▶ _DOCUMENT EXTRACT_
__________________________________________________

Our toddlers are invested in impression management. They want you to think highly of them. Use that to help instill positive values and behaviors in your children. 

Parent Like a Jester

I once heard a story about a king who was about to make a terrible decision that would devastate his kingdom. His advisers tried to talk him out of the impending mistake. They pleaded with him to change his mind. They spoke softly and yelled loudly while repeating the same words over and over again. But, no matter how many times they explained the dire consequences of his decision, the king refused to listen. Then a jester came to visit the king. The jester made jokes. He sang a song. He made himself look rather foolish. The jester—in all his songs, jokes, stories, and antics—gave the king the same message as the advisers. But the king listened to the jester with enthusiasm.  He laughed and cried. Then, when the jester left, the king thought to himself, “You know, that jester made a lot of sense.” And with that, the king changed his mind. He would not make the mistake everyone had warned him about.

Why was the jester effective when the wise advisers were not? Because the jester had a bigger toolbox of interventions; he had more options. The advisers could only repeat their admonitions in louder and more urgent terms. The king would hear none of it. The jester, on the other hand, had a larger toolbox. He could sing, tell stories, offer a joke, make the king laugh. He had options…and the king listened.


What does this have to do with parenting? Effective parents are like the jester. They have a toolbox filled with options beyond merely “telling” their children what needs done. Take the challenge of getting your children to clean up their room as an example. How you approach this challenge depends on your children’s temperament and developmental stage, your family values, the environment, and more.  So, you might need more than one idea…and you need ideas that can change as your children grow and change. For instance, to get your children to clean up their room you might:

  1. Sing the “Clean Up Song” if they are younger. (Here is Barney’s Clean Up Song.)

__________________________________________________

▶ _EXERCISE TASKS_
a - Retype the parenting passage above between "Our toddlers are" and "in your children.", inclusive.
b - According to the parenting passage above, what four things could the jester do that gave him a larger toolbox than the advisers? List all of them.
c - Translate this sentence from the parenting passage above into Spanish: "Why was the jester effective when the wise advisers were not?"

▶ _EXTRACTED DATA_
__________________________________________________

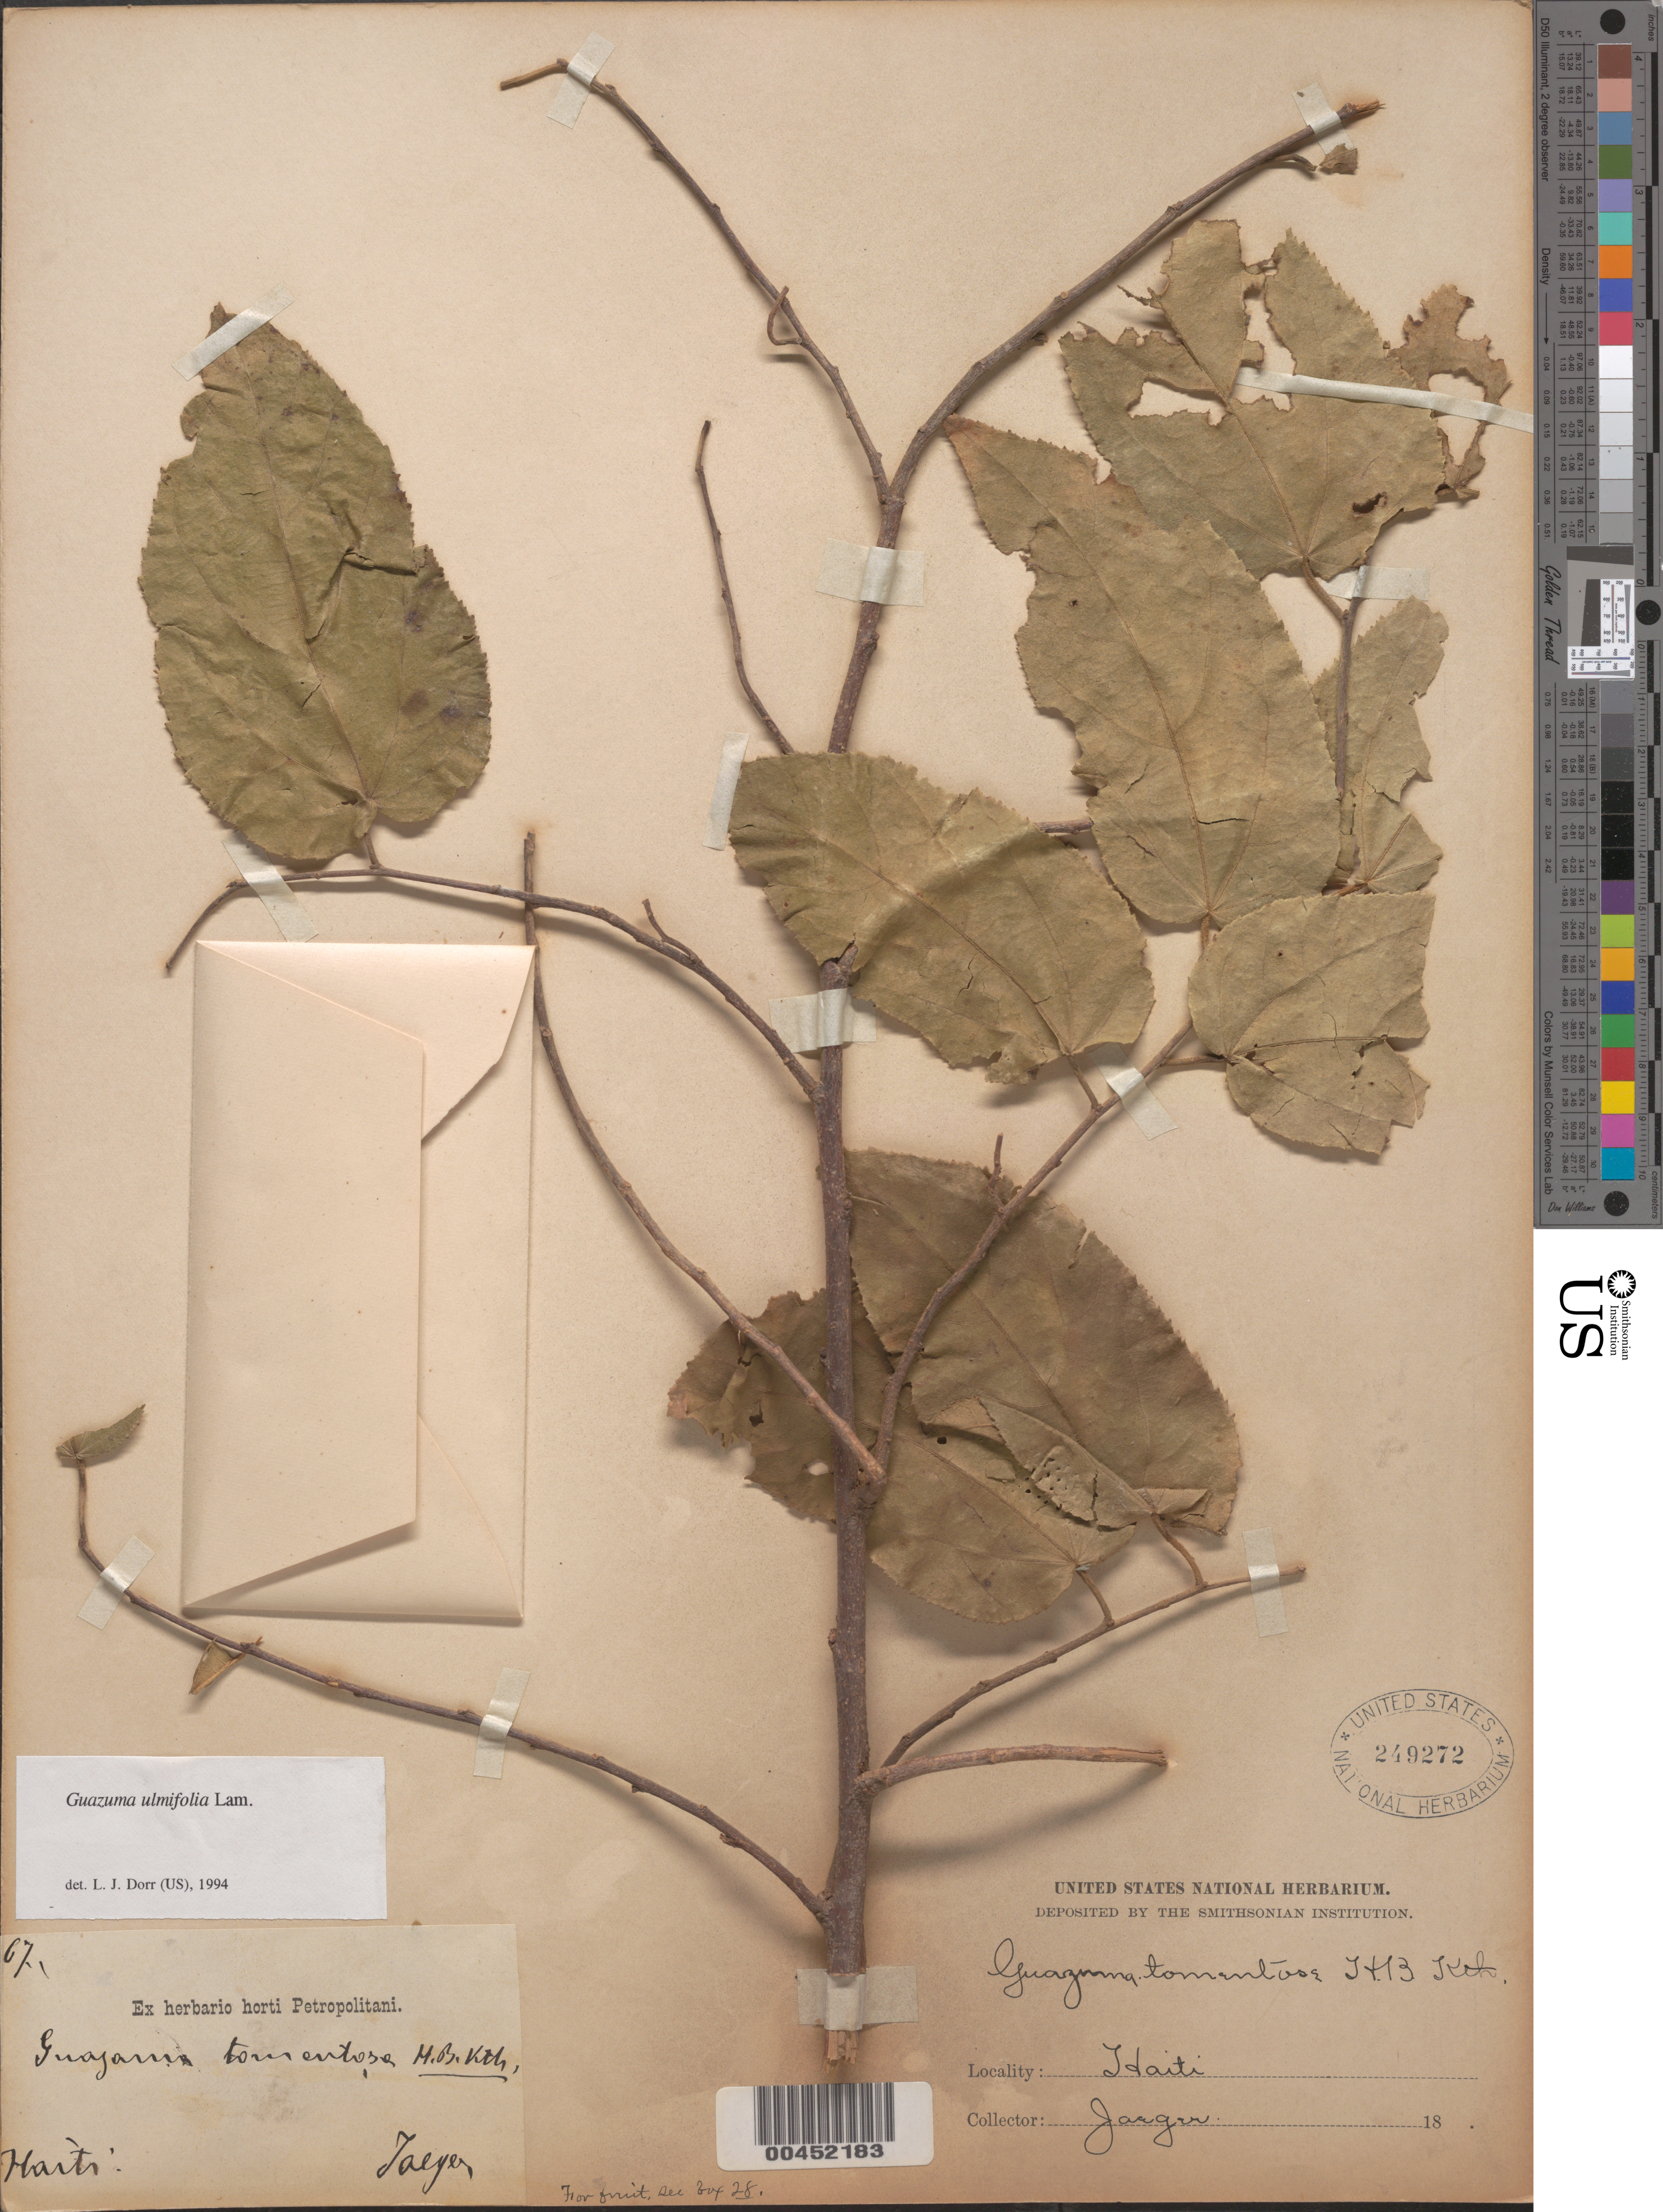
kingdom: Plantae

__________________________________________________

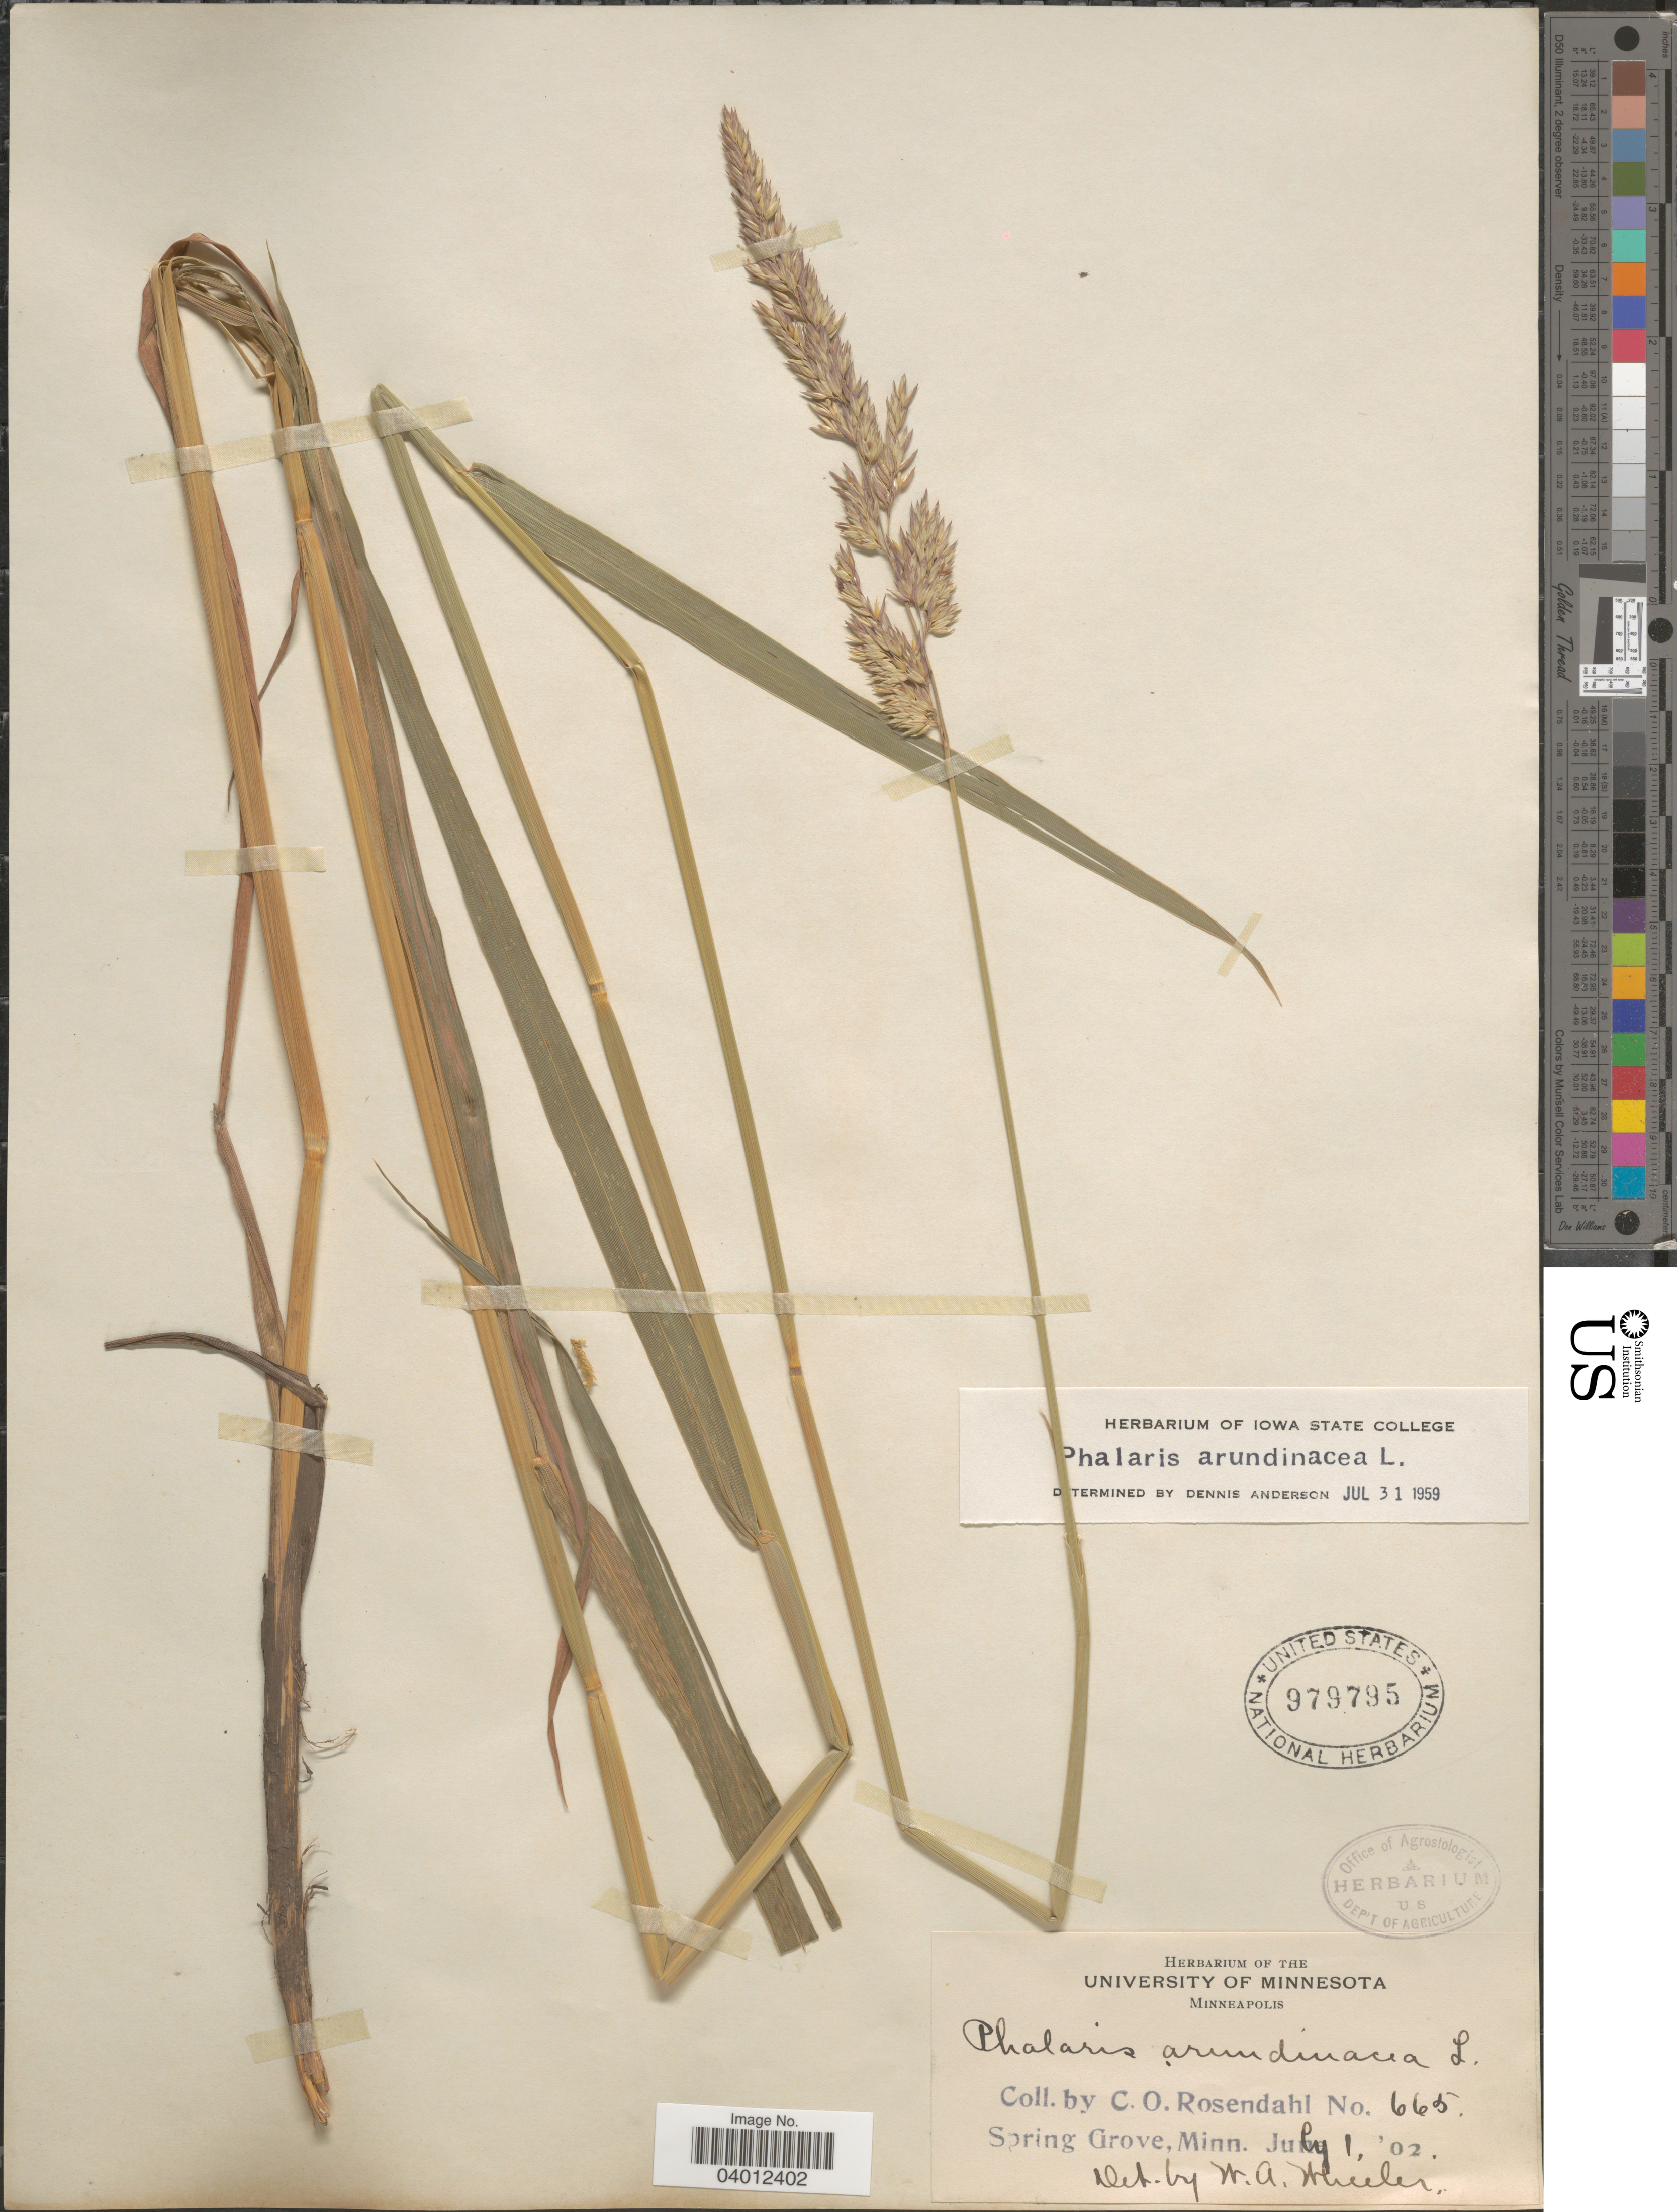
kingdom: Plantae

__________________________________________________

▶ _SOLVED TASKS_
a -
Our toddlers are invested in impression management. They want you to think highly of them. Use that to help instill positive values and behaviors in your children.

b -
- Sing
- Tell stories
- Offer a joke
- Make the king laugh

c - ¿Por qué fue eficaz el bufón cuando los sabios consejeros no lo fueron?